**Trecho selecionado**

O Google não está sozinho nisso. Facebook, Apple, Microsoft, Yahoo! e Amazon também apostam na personalização — ou customização — da internet. Segundo Pariser, os grandes sites se tornaram máquinas de predição de nossos gostos, de nossos perfis, e, claro, do que gostaríamos de ler, assistir e consumir online.
A fórmula dos gigantes é simples: quanto mais relevante e pessoal for o serviço oferecido, mais anúncios serão vendidos. E os anunciantes, portanto, comercializarão mais produtos.
Relíquia histórica
Para a diretora de operações do Facebook, Sheryl Sandberg, em poucos anos o site que não for customizado será visto como relíquia histórica. No Facebook, a customização está a cargo do algoritmo EdgeRank. Os jornais The New York Times e Washington Post criaram sistemas de recomendação de artigos aos leitores de acordo com seu perfil, analisado quando o login é feito.

**Explore o material**
1. Repita, sem nenhuma alteração, a parte do texto sobre a personalização da internet que começa com as palavras contendo "O Google não" e termina com "comercializarão mais produtos.".
2. Liste todas as empresas citadas no primeiro parágrafo do texto sobre a personalização da internet.

**Excertos de dados**
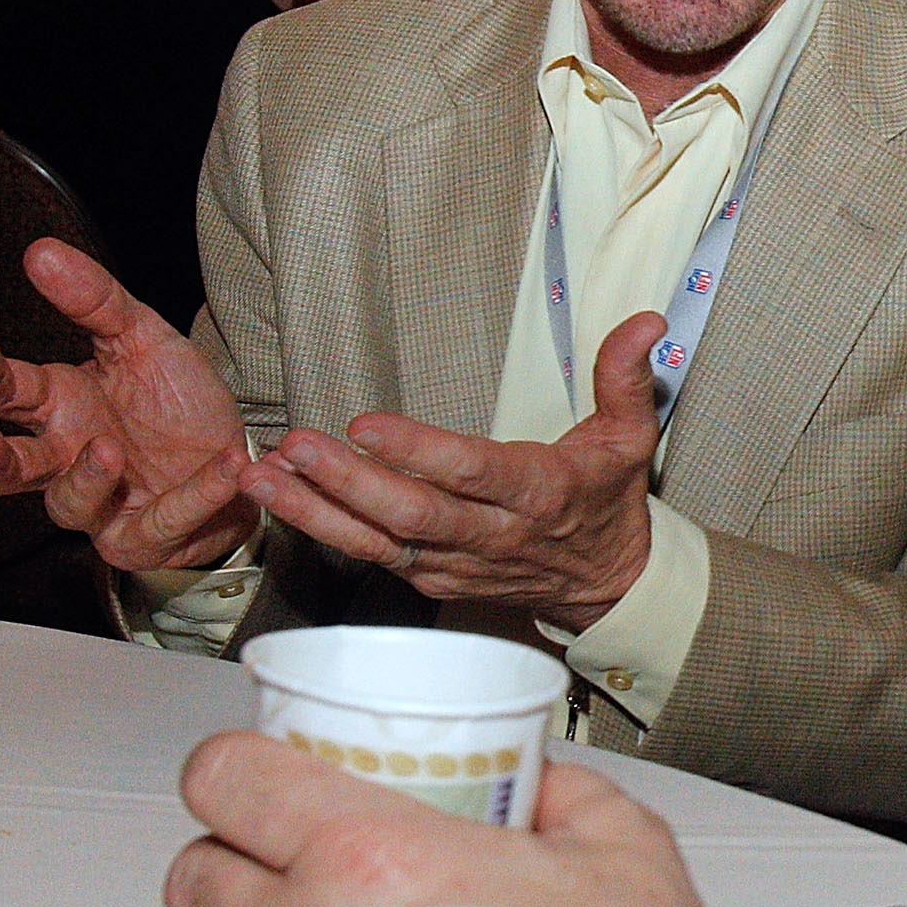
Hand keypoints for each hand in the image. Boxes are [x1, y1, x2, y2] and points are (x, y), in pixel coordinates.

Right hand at [0, 239, 254, 568]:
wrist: (237, 456)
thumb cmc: (176, 402)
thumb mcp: (142, 337)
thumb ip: (95, 299)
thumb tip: (41, 252)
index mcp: (58, 406)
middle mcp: (67, 459)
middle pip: (5, 469)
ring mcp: (103, 505)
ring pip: (67, 505)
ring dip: (85, 477)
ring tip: (108, 449)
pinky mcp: (145, 536)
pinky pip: (162, 522)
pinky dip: (195, 495)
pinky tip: (224, 464)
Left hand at [238, 313, 662, 629]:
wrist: (607, 585)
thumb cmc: (609, 501)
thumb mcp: (631, 438)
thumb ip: (627, 378)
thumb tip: (645, 320)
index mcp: (538, 494)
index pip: (472, 473)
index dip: (419, 453)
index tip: (367, 425)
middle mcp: (491, 536)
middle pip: (410, 515)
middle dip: (347, 483)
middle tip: (295, 445)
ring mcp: (455, 563)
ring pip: (375, 543)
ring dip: (313, 510)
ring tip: (261, 474)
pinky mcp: (430, 578)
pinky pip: (368, 556)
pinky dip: (320, 527)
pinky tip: (278, 495)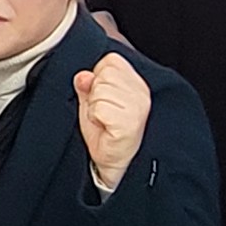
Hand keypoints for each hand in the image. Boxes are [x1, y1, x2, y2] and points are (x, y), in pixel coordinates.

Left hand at [76, 52, 151, 194]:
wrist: (114, 164)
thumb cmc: (105, 133)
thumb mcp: (92, 103)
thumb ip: (88, 85)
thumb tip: (83, 76)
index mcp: (137, 83)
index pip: (110, 61)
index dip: (98, 78)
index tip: (102, 98)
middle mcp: (142, 93)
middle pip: (103, 73)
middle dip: (95, 93)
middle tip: (102, 112)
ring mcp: (138, 107)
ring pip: (100, 90)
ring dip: (94, 107)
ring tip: (104, 121)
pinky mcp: (131, 123)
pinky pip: (100, 107)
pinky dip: (96, 118)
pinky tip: (105, 128)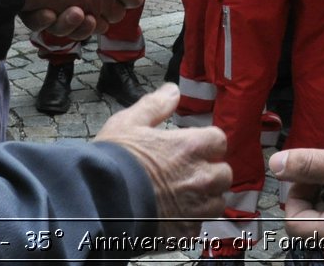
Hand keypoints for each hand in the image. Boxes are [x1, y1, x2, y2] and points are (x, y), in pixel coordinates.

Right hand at [95, 83, 229, 238]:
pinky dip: (189, 223)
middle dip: (210, 172)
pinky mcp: (185, 233)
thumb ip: (155, 105)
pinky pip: (198, 227)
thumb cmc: (114, 159)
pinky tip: (172, 217)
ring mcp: (196, 208)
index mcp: (191, 147)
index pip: (219, 141)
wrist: (99, 201)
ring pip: (216, 203)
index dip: (206, 143)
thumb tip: (173, 90)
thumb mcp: (128, 122)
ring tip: (183, 197)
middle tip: (189, 173)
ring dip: (205, 199)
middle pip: (224, 174)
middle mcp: (201, 178)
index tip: (192, 147)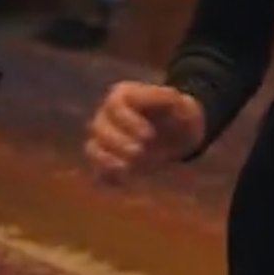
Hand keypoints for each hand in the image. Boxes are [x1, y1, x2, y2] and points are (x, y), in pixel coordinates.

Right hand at [83, 82, 205, 182]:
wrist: (180, 136)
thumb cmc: (176, 114)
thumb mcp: (175, 102)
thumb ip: (160, 95)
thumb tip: (140, 94)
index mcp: (121, 96)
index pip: (113, 104)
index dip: (127, 120)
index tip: (148, 134)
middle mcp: (106, 116)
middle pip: (99, 128)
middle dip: (118, 142)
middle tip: (140, 151)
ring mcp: (103, 140)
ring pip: (93, 149)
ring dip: (109, 160)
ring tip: (131, 167)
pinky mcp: (107, 162)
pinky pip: (97, 169)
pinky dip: (108, 175)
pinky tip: (125, 180)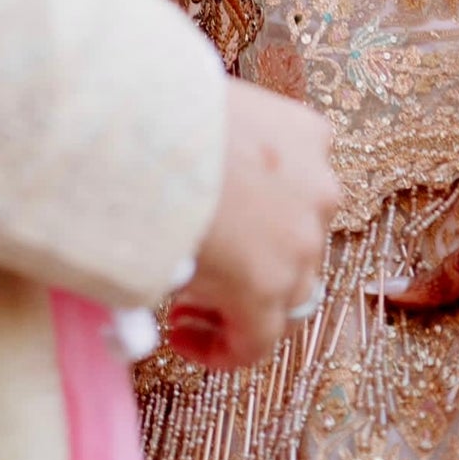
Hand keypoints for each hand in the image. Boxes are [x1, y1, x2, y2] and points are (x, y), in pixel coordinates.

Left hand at [164, 77, 337, 372]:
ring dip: (275, 228)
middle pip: (289, 287)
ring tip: (227, 213)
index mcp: (265, 288)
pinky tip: (242, 159)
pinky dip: (284, 170)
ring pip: (306, 223)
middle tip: (201, 278)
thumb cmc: (142, 192)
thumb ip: (181, 302)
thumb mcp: (153, 274)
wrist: (149, 112)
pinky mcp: (312, 133)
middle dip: (248, 291)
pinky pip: (307, 164)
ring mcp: (316, 184)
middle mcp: (304, 243)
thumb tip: (160, 321)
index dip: (219, 347)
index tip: (183, 330)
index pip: (259, 342)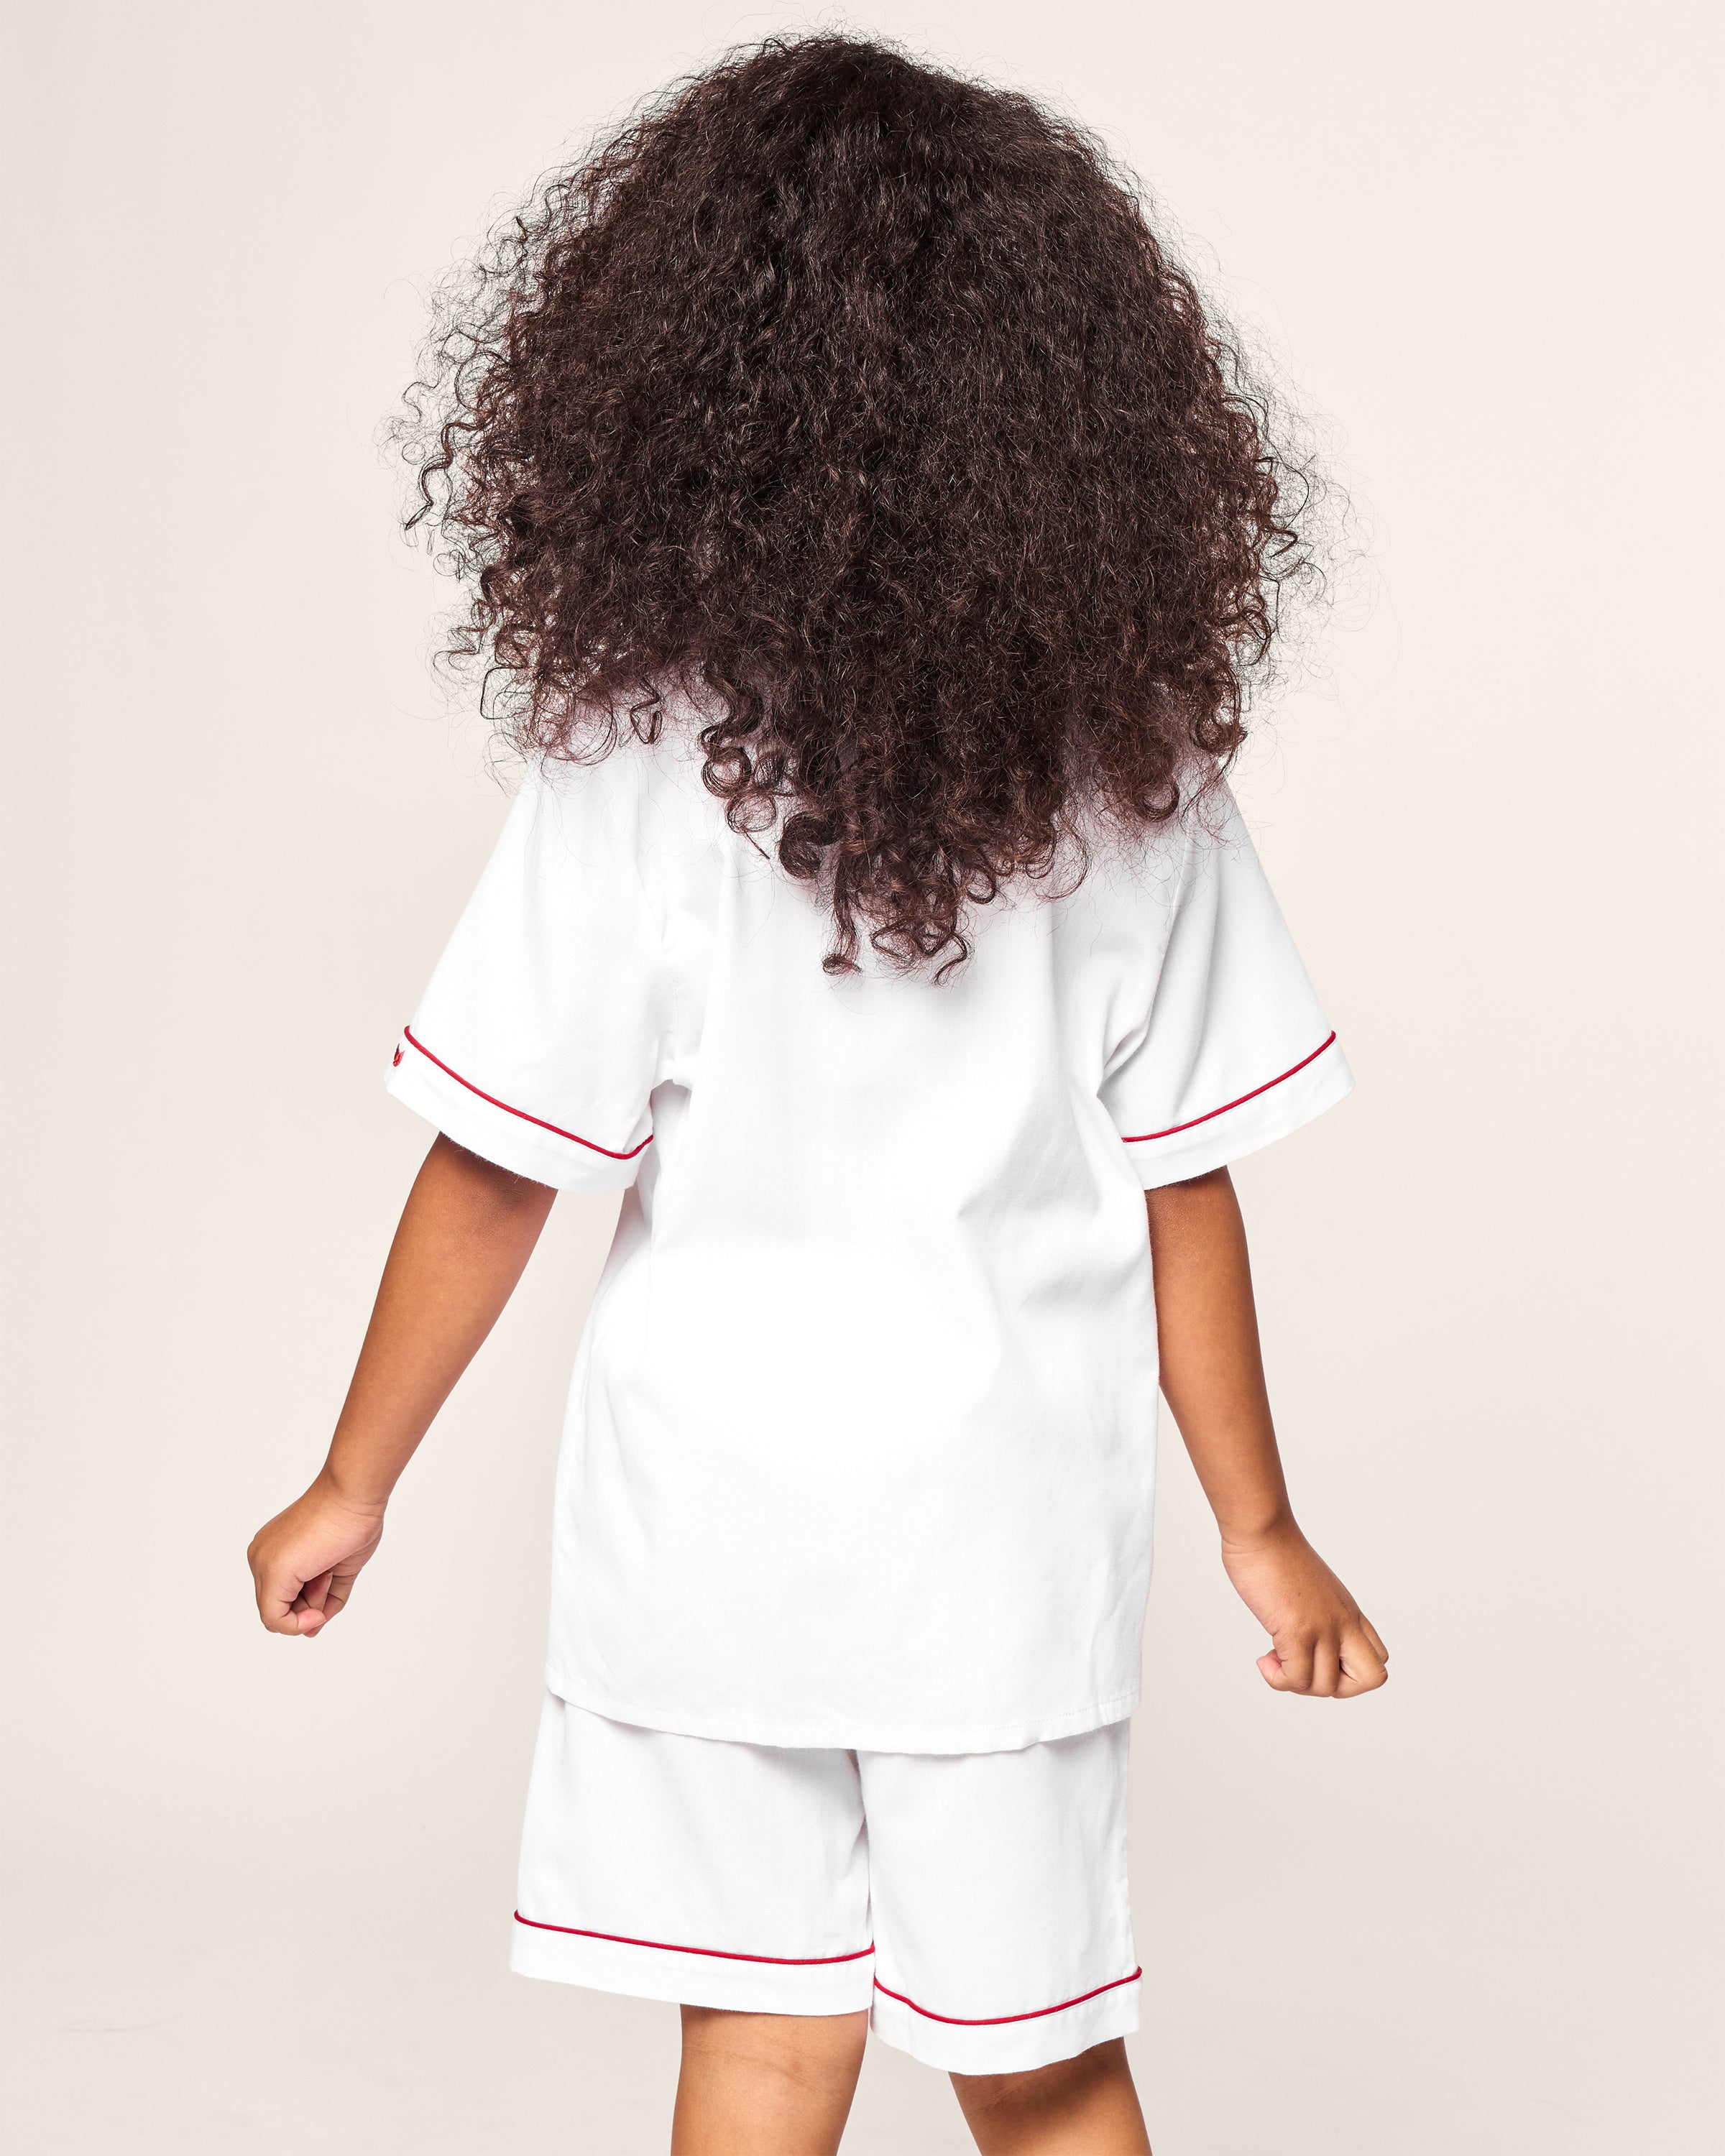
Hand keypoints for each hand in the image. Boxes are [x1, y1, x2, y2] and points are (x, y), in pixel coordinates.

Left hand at [247, 1472, 385, 1637]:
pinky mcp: (272, 1573)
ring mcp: (263, 1564)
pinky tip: (318, 1605)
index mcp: (275, 1551)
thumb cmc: (352, 1521)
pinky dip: (298, 1624)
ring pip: (277, 1616)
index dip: (308, 1605)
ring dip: (311, 1609)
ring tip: (327, 1573)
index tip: (328, 1589)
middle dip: (309, 1607)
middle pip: (280, 1608)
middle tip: (328, 1577)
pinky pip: (275, 1620)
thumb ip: (324, 1600)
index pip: (283, 1595)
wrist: (354, 1494)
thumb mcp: (337, 1570)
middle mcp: (262, 1557)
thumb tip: (311, 1630)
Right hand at [1220, 1520, 1387, 1696]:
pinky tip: (1263, 1659)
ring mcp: (1323, 1628)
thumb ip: (1318, 1614)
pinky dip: (1277, 1679)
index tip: (1315, 1657)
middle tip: (1303, 1668)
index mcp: (1349, 1612)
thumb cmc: (1276, 1555)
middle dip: (1336, 1688)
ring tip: (1272, 1658)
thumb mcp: (1312, 1589)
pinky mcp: (1298, 1630)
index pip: (1377, 1658)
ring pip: (1326, 1687)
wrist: (1262, 1531)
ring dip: (1294, 1683)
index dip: (1347, 1671)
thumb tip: (1300, 1639)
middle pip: (1371, 1678)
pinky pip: (1296, 1678)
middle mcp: (1344, 1623)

**Respostas escritas**
1.
O Google não está sozinho nisso. Facebook, Apple, Microsoft, Yahoo! e Amazon também apostam na personalização — ou customização — da internet. Segundo Pariser, os grandes sites se tornaram máquinas de predição de nossos gostos, de nossos perfis, e, claro, do que gostaríamos de ler, assistir e consumir online.
A fórmula dos gigantes é simples: quanto mais relevante e pessoal for o serviço oferecido, mais anúncios serão vendidos. E os anunciantes, portanto, comercializarão mais produtos.

2. Google, Facebook, Apple, Microsoft, Yahoo! e Amazon.